How Does the MMU Use Page Tables?

The MMU uses the page tables or the table of items in the memory for translating the virtual addresses to physical addresses for the operating system.

However, the MMU does not have its own page tables and therefore has to share them with the operating system.

Ideally, these page tables come with at least one Page Table Entry or PTE on each page. These PTEs help in mapping the virtual page numbers to the physical page numbers in the primary memory in specific ways as follows:

• There is an allied cache for these PTEs which is called the Translation Lookaside Buffer. The MMU stores a cache of mappings used recently from the page table of the operating system. This eliminates the need to access the main memory every time a virtual address is required to be mapped.
• The page table entries may be held in the registers of the MMU or in the private group of memory that some MMUs have.
• The page offset and the physical page number are combined to provide the complete physical address.

Moreover, the PTE may also contain some other important information that helps in using the page tables by the MMU. For example, it may contain information about:

• Dirty bit, or whether the page has been written to
• Accessed bit, or when was page last used for a recently used page replacement algorithm
• Type of processes such as supervisor mode or user mode that can read or write in it and
• Whether or not it should be cached.

Ideally, when the TLB is searched by the MMU during translation, if there is a match found, called a TLB hit, the physical address is sent back and accessing the memory continues.

If there is a TLB miss, or no match is found, the MMU or the TLB miss handler of the operating system will look up in the page table for address mapping to find whether or not it exists. This process is known as a page walk.

It is written back in the TLB if it exists.
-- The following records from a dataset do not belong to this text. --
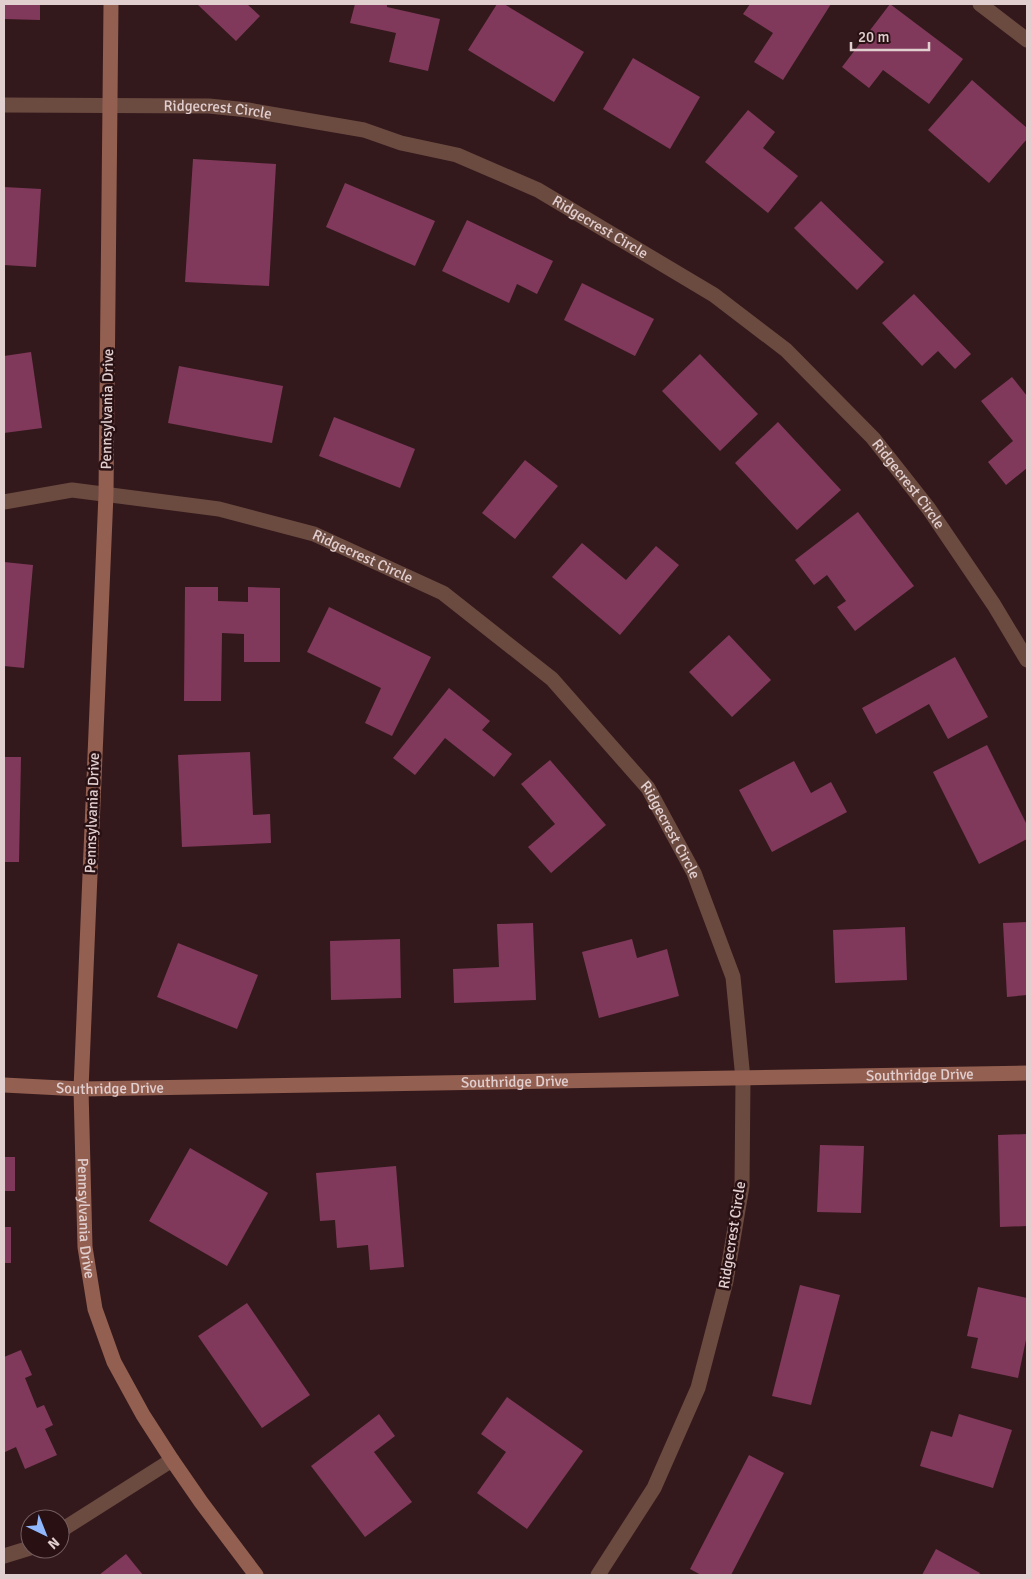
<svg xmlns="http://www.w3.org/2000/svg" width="1031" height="1579" font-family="Signika,sans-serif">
<rect width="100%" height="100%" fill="#33191c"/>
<path fill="#80395b" d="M 4,4 L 40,4 L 40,20 L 4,19 Z
M 197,4 L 247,4 L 260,16 L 236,41 Z
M 355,4 L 387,4 L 387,7 L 440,19 L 428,71 L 389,62 L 396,33 L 350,23 Z
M 497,4 L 504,4 L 584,52 L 554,102 L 468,50 Z
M 750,4 L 831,4 L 783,80 L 754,62 L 773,33 L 743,14 Z
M 890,4 L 963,59 L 929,104 L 883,70 L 869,88 L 842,67 Z
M 633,58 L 700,97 L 670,149 L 603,109 Z
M 972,80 L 1027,128 L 1027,139 L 989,183 L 928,130 Z
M 748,110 L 775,132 L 763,148 L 798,176 L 768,213 L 705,162 Z
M 193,159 L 276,164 L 269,286 L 185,282 Z
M 345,183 L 435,221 L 415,266 L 326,227 Z
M 4,187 L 41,189 L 36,267 L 4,265 Z
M 821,201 L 884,262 L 857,290 L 794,228 Z
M 467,220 L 553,261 L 537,294 L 517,284 L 509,303 L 442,271 Z
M 582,283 L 654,319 L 635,356 L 564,320 Z
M 914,294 L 971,354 L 955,369 L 938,351 L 922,366 L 882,323 Z
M 31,352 L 42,428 L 4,433 L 4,356 Z
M 700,354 L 758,414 L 720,451 L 662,391 Z
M 179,366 L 283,386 L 272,443 L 168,423 Z
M 1012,377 L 1027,396 L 1027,468 L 1006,485 L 988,462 L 1013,441 L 981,401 Z
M 334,417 L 415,449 L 400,488 L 319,456 Z
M 778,422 L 841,490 L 797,530 L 735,463 Z
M 525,460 L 558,486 L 515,539 L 482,513 Z
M 858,512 L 914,586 L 855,631 L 837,607 L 846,601 L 827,575 L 814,585 L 795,560 Z
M 582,543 L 626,580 L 656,546 L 679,565 L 620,635 L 552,577 Z
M 4,562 L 33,565 L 24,668 L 4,666 Z
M 185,587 L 218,587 L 218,601 L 248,602 L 248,587 L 280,588 L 280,662 L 244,662 L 244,634 L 222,633 L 221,701 L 184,701 Z
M 329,607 L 431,657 L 392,736 L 365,723 L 381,688 L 307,652 Z
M 729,635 L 771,680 L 732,717 L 689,672 Z
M 955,657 L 988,717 L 948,739 L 929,704 L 876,734 L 862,708 Z
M 449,688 L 490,721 L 482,730 L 512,754 L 494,777 L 445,738 L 415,775 L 393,758 Z
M 987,745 L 1027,825 L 1027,839 L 979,864 L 933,772 Z
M 250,752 L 253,815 L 270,814 L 271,843 L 182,847 L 178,755 Z
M 4,757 L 21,757 L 19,862 L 4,862 Z
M 550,760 L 606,825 L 551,873 L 528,847 L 555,824 L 521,784 Z
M 794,761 L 811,793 L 831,782 L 847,812 L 772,852 L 739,790 Z
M 1027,922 L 1027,995 L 1007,997 L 1003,923 Z
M 533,923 L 536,1000 L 454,1003 L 453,969 L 499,967 L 497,924 Z
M 905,927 L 907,980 L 835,983 L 833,930 Z
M 400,939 L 401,998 L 331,1000 L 330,941 Z
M 632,939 L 637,958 L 667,949 L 679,996 L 599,1018 L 582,952 Z
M 178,943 L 258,975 L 237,1029 L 157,997 Z
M 1027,1134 L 1027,1226 L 1000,1227 L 998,1135 Z
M 820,1145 L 864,1146 L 861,1213 L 817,1212 Z
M 190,1148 L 268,1193 L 227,1266 L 149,1221 Z
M 4,1157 L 15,1157 L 15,1191 L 4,1191 Z
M 396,1166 L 404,1267 L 370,1270 L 368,1245 L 337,1248 L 335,1220 L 320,1221 L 316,1173 Z
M 4,1227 L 11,1227 L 11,1263 L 4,1263 Z
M 800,1285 L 840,1295 L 811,1405 L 772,1396 Z
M 978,1287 L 1027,1298 L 1027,1335 L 1018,1378 L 971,1368 L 978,1338 L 967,1336 Z
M 247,1303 L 310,1395 L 262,1428 L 198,1336 Z
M 21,1350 L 32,1375 L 25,1378 L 37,1408 L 44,1405 L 53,1425 L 45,1429 L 57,1455 L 25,1469 L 16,1447 L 5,1452 L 4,1448 L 4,1357 Z
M 507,1397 L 583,1451 L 527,1529 L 477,1493 L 506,1452 L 481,1434 Z
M 379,1414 L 395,1436 L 374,1452 L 412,1502 L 365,1537 L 311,1466 Z
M 959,1414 L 1012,1430 L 993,1488 L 920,1466 L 931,1431 L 952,1437 Z
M 749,1455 L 784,1473 L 731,1575 L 701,1575 L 690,1569 Z
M 936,1549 L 980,1573 L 979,1575 L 922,1575 Z
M 126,1554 L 143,1575 L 99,1575 Z"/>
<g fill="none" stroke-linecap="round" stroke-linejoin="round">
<g stroke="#6b4a40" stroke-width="15">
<path d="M 980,4 L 1027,40"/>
<path id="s1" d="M 4,105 L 209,106 L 248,110 L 364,130 L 401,143 L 457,155 L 538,190 L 714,295 L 786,350 L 873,438 L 929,509 L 994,605 L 1027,660"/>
<path id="s2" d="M 4,502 L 72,490 L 219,509 L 314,534 L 443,593 L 552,679 L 648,788 L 694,873 L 733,977 L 743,1079 L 742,1186 L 726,1281 L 698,1388 L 654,1488 L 598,1575"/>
<path d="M 60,1531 L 172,1460"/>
<path d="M 4,1556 L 30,1548"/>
</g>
<g stroke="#935f50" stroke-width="15">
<path id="s3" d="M 111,4 L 106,494 L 81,1089 L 85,1247 L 95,1309 L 114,1362 L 143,1415 L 172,1460 L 201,1502 L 256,1575"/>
<path id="s4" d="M 4,1085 L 81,1089 L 1027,1073"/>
</g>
</g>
<g text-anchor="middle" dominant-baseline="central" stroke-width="5" stroke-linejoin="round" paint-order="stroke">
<g font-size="15" fill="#e1cecf" stroke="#281013">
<text stroke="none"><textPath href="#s1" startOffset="214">Ridgecrest Circle</textPath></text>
<text stroke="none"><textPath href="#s1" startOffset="619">Ridgecrest Circle</textPath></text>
<text transform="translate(107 409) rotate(-89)">Pennsylvania Drive</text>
<text stroke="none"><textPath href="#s1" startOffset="1024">Ridgecrest Circle</textPath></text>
<text stroke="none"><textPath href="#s2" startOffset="369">Ridgecrest Circle</textPath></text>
<text transform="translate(92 813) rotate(-88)">Pennsylvania Drive</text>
<text stroke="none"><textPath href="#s2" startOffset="789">Ridgecrest Circle</textPath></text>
<text stroke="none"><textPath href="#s4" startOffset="916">Southridge Drive</textPath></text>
<text stroke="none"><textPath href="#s4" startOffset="511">Southridge Drive</textPath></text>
<text stroke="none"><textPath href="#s4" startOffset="106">Southridge Drive</textPath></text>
<text stroke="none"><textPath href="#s3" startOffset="1215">Pennsylvania Drive</textPath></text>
<text transform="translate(732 1235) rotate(-81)">Ridgecrest Circle</text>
</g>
</g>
<rect width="1031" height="1579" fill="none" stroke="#e1cecf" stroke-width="10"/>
<g transform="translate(45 1534) rotate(137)"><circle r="24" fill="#281013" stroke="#725c5e"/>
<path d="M0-4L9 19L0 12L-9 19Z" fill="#91b8fd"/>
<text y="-8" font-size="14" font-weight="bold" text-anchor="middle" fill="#e1cecf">N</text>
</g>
<path d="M851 42v8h78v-8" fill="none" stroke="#e1cecf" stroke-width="2.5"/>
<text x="858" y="42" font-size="15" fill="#e1cecf" stroke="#281013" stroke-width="4" paint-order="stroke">20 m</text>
</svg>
This is important because the memory is accessed by the hardware via the TLB in a virtual memory system.

The faulting instruction may be resumed in parallel as well. The following translation will cause a TLB hit, and the memory access continues.

When the PTE denies access to a virtual page due to unallocated RAM for it, the MMU signals a page fault to the processor.

Such situations are handled by the operating system. It tries to find an unused RAM frame and set up a new PTE so that it can be mapped to the virtual address requested.

If there is no free RAM, then it will choose an existing or a ‘victim’ page with the help of a replacement algorithm and save it to the disk.

This process is called ‘paging.’ If there is a shortage of PTEs in the MMU, then the operating system must free one for new mapping.

Is MMU a Part of the CPU?

Yes, the Memory Management Unit of a computer is typically located in the Central Processing Unit or CPU.

However, there may be times when it may also operate as a separate Integrated Circuit or IC.

In fact, all x86-architecture CPUs from Intel and AMD, including the 64-bit variants, have this unit.

However, there are a few processors designed for embedded systems that may not have an MMU.

How to Setup MMU?

You can set up the MMU very easily in three simple steps that involve building the translation table that includes cache-able and buffer-able flags, virtual to physical address translation, access permissions and the domain number.

Then you have to store the location of the table created in a register and enable the caches and MMU by writing to the register.

Does MMU Have Its Own Memory?

No, the MMU usually does not have its own memory. Therefore, in order to operate, it has to rely on the data available in the main memory of the system.

This data is typically stored in the data structures such as the page tables and specifies which particular ranges of physical addresses match with the corresponding linear address ranges.

Which Address is Generated by the MMU?

The Memory Management Unit generates and computes the physical address and the logical address is typically generated by the CPU.

Conclusion

The Memory Management Unit ensures efficient functioning and allocation of memory to the processes which allows faster and better functioning of the processor and the computer system as a whole.

There are different aspects of it which are entailed in this article for your easy and better understanding.